# Chetumal to Cancun One Week



## elderp (Aug 22, 2018)

I know this is not the most expat themed topic but I figure since there is a lot of expats in this area I could ask for some advice here. I am going to Quintana Roo in March for one week. I fly into Chetumal on a Saturday and fly out of Cancun the next Saturday. There are I know a TON of things to see in between those two destinations. I am looking for a suggested itinerary. We plan to rent a car. We have driven all over Mexico and have no intimidations about driving in Mexico. It will be me, my wife, and my
12 yr old son. Things I want to particularly see are the Government Palace in Chetumal (I have a thing where I am visiting all the state capitals) and Xcaret. I am not so sure I am that interested in Cancun. Mostly just going there because I got a super cheap flight. I in general don’t like all inclusive resorts and I have a free hotel in Akumal. Any suggestions on a route? Thanks in advance.


----------



## RickS (Aug 6, 2009)

You basically don't have but one route.... up highway 307.
Here are some places that you might consider:

+ You could start off by dropping slightly down into Belize to the Orangewalk district. It has more than 400 species of birds. Of course to get into Belize one will have to turn in their Mexico Tourist card, get a Belize one and then get another Mexico one when reentering. Not that expensive but....
+ before Akamal (great choice!) check out Tulum and maybe even drive down the road towards Punta Allen for some pristine white sand beaches generally without the masses
+ From Tulum one could also go a bit inland and check out the ruins at Coba
+ Try and check out at least one cenote... preferably off of Highway 307 like maybe Jardin Del Eden Cenote. The whole family will enjoy this phenomenon of the Yucatan Penn.
+ You could take the ferry from Playa over to Cozumel and enjoy an afternoon of snorkeling at the park on the south end of the island or on a boat offshore for diving. Otherwise I'd skip Playa as well as Cancun!
+ Another ferry ride out to Isla Mujeres can be fun but there is not a whole lot to do there but enjoy the ferry ride and walk around the island. It used to be quaint.... now it's overrun.

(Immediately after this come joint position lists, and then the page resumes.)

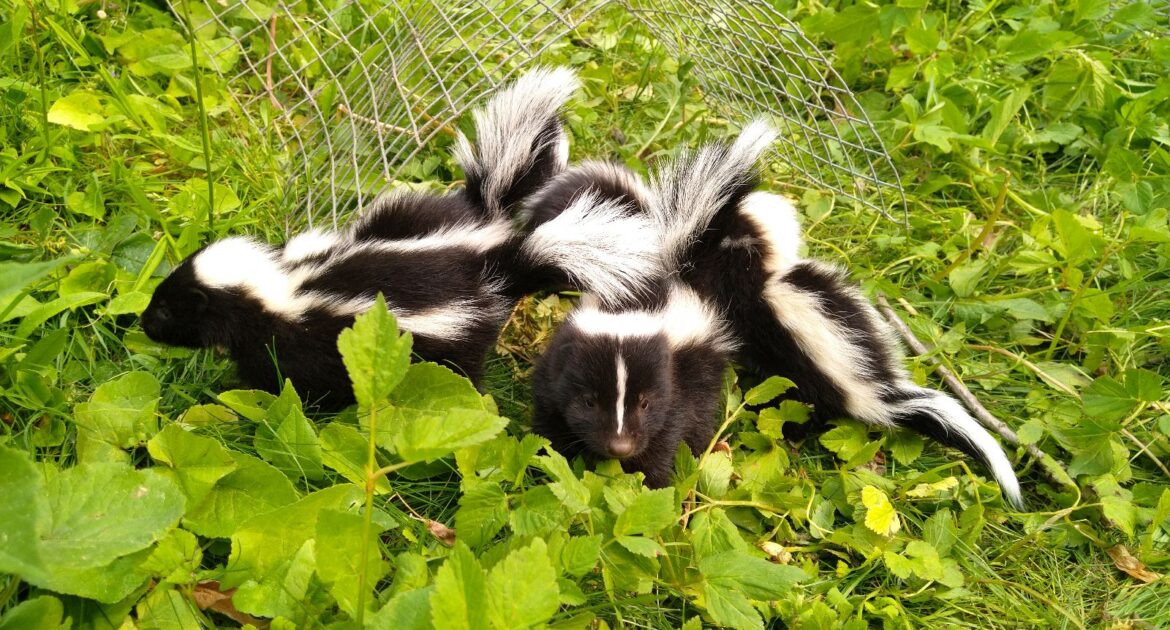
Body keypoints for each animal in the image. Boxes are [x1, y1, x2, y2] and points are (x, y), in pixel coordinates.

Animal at [139, 67, 659, 407]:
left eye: (167, 308)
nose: (141, 324)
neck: (281, 288)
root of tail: (492, 241)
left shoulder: (302, 345)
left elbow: (294, 386)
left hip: (452, 343)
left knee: (462, 373)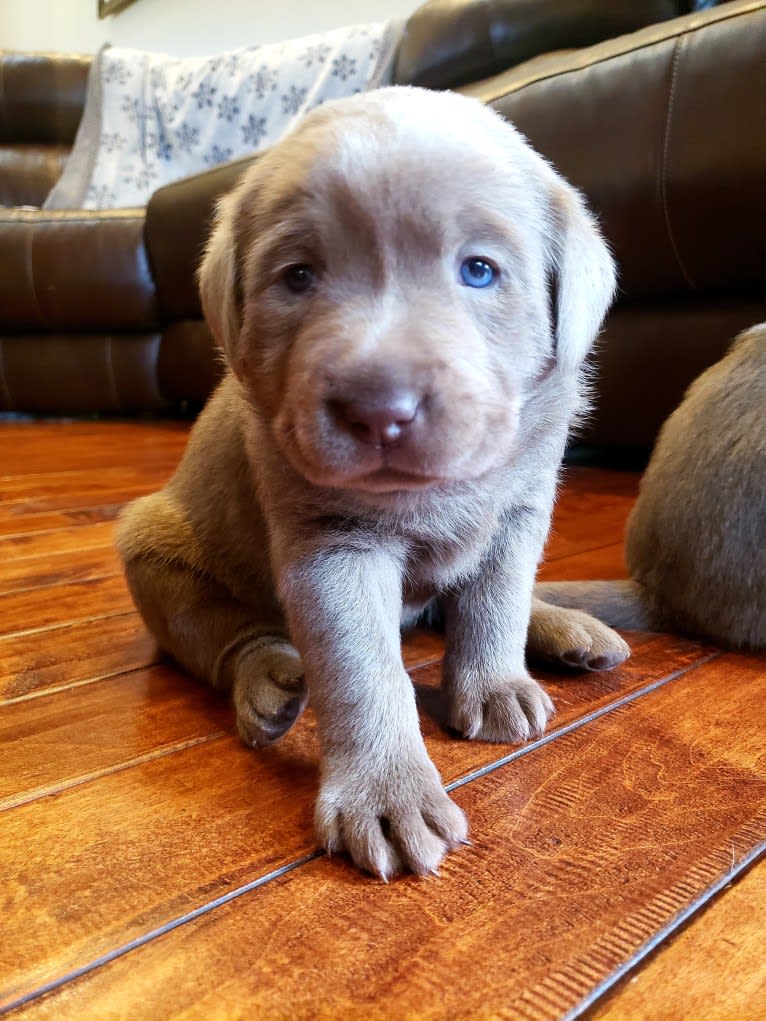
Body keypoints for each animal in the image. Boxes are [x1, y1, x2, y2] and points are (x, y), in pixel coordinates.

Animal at [115, 87, 629, 878]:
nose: (380, 409)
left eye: (479, 270)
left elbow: (497, 600)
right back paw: (267, 682)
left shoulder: (521, 509)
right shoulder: (332, 546)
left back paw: (567, 628)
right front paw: (386, 793)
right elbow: (362, 669)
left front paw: (495, 682)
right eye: (298, 276)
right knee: (225, 637)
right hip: (156, 551)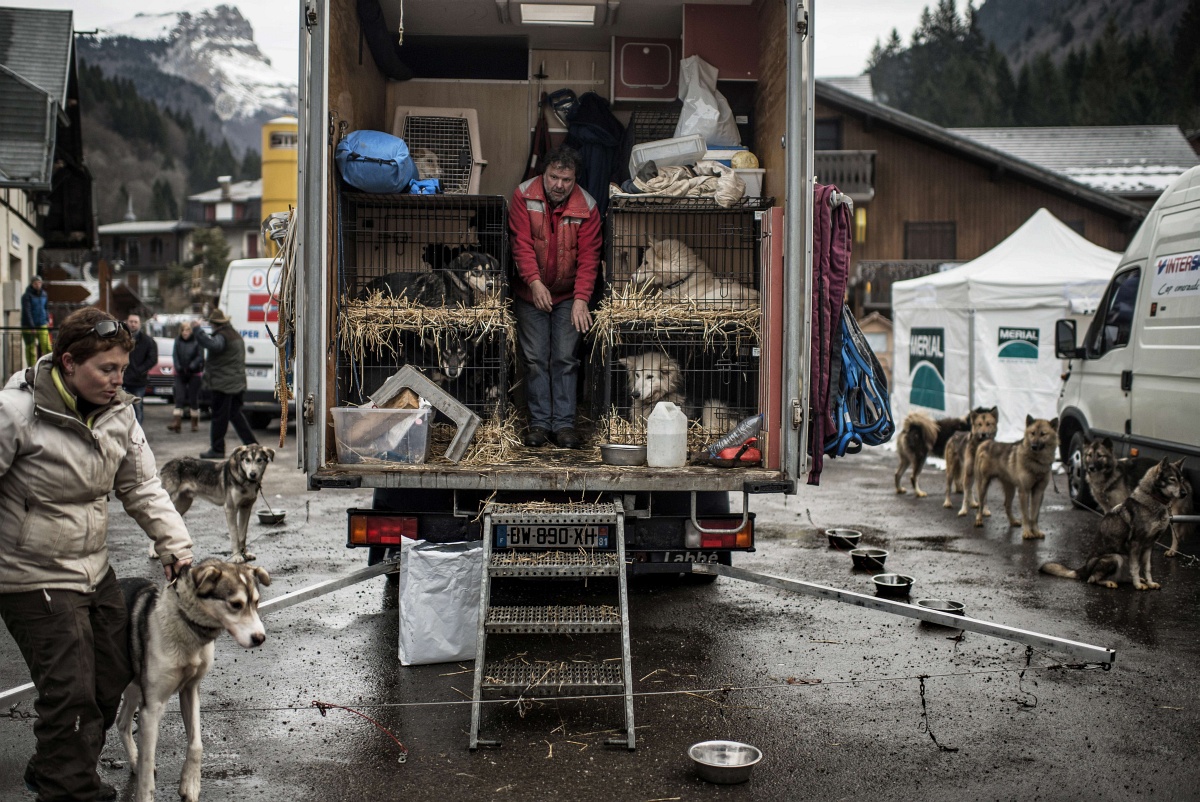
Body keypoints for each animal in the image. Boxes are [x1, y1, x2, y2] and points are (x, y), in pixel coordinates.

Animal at [1041, 456, 1190, 588]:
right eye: (1172, 479)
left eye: (1182, 480)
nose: (1185, 493)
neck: (1153, 500)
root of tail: (1084, 568)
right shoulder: (1135, 544)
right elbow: (1136, 567)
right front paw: (1138, 585)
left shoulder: (1149, 546)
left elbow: (1147, 568)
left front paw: (1149, 583)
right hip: (1115, 557)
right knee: (1092, 579)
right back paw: (1109, 582)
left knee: (1120, 577)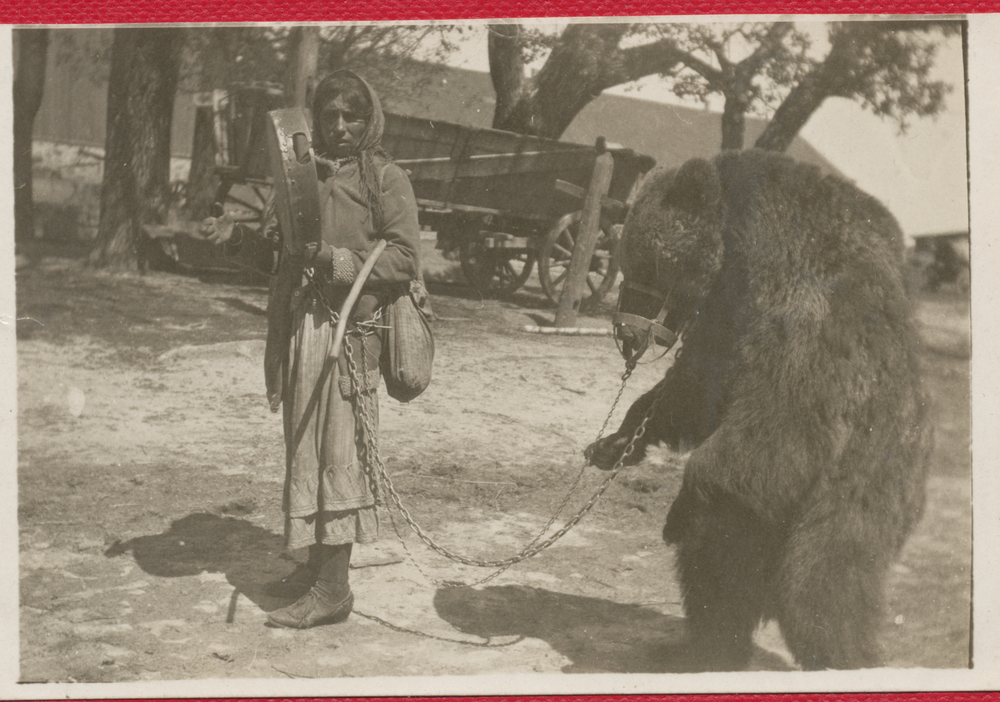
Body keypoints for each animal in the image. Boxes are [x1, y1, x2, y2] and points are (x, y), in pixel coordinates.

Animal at [584, 148, 928, 672]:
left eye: (643, 266)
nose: (626, 335)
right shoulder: (724, 321)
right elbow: (693, 391)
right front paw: (613, 442)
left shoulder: (805, 320)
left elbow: (776, 428)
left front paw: (676, 512)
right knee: (721, 571)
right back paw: (702, 648)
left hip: (858, 490)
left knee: (820, 586)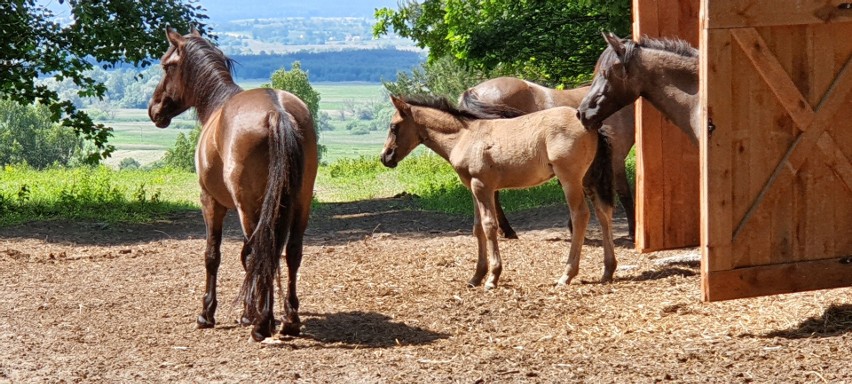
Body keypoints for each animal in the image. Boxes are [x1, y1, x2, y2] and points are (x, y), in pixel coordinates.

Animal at [146, 27, 320, 340]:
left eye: (167, 66)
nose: (154, 109)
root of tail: (277, 112)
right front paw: (248, 311)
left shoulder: (211, 202)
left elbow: (213, 255)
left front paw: (209, 313)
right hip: (301, 203)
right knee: (291, 253)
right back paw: (289, 319)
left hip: (249, 208)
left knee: (261, 251)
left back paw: (262, 323)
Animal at [382, 95, 616, 288]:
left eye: (393, 127)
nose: (385, 157)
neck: (464, 137)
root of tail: (590, 124)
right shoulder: (473, 188)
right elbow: (477, 228)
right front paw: (476, 276)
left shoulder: (482, 185)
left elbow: (489, 226)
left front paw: (493, 277)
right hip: (588, 178)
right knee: (603, 213)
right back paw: (608, 271)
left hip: (570, 179)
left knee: (580, 215)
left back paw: (566, 275)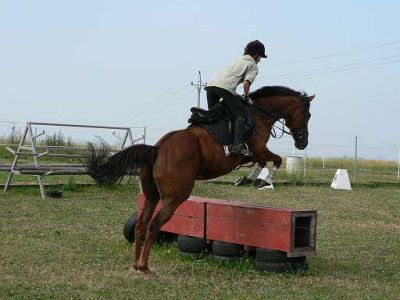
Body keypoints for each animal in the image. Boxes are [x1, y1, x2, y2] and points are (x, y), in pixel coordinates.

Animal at [85, 85, 316, 274]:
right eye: (307, 114)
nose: (302, 143)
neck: (259, 114)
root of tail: (157, 149)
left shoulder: (254, 153)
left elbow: (262, 163)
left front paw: (248, 179)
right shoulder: (258, 148)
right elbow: (275, 160)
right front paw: (262, 181)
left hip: (151, 195)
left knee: (141, 225)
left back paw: (135, 264)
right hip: (176, 196)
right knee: (154, 225)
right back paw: (144, 267)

Where ever you go.... enjoy!


----------



## elderp (Aug 22, 2018)

Thank you for the advice. We definitely like cenotes and we will probably avoid Isla de Mujeres. I heard it is kind of too touristy now.


----------



## citlali (Mar 4, 2013)

The whole coast is too touristy.. I was in Tulum 15 years ago and went back last year.. no thanks..
Bacalar is less so and I did not got back to Xcalak but I think I will follow the rule, I have do not go back to places you used to love.. find new places , you will not be as disappointed..
If it is your firt time explore every place you can have fun and do not go back.


----------



## elderp (Aug 22, 2018)

Thanks it is my first time to Quintana Roo. I have a goal to visit all the states in Mexico, so I figure I have to go at least once. Mexico beaches are gorgeous, but the resort cities are a bit out of my league. I prefer less developed cities and feel more relaxed.


----------



## citlali (Mar 4, 2013)

Since you are flying to Chetumal stay there one night then go to Xcalak and Majahual then Bacalar then on up the coast until you reach Cancun stopping where you feel you would enjoy the place stopping at Coba and whichever cenote you feel like.. You will have fun if you like beaches..
If you want to do something different go to Xpuhal 2 hours from Chetumal on a straight road in Campeche state and visit the beautiful ruins and jungle at Calakmul before they screw up the site with the train.. There are beautiful wild turkeys blue and gold that are very tame and you can take wonderful pictures of them..


----------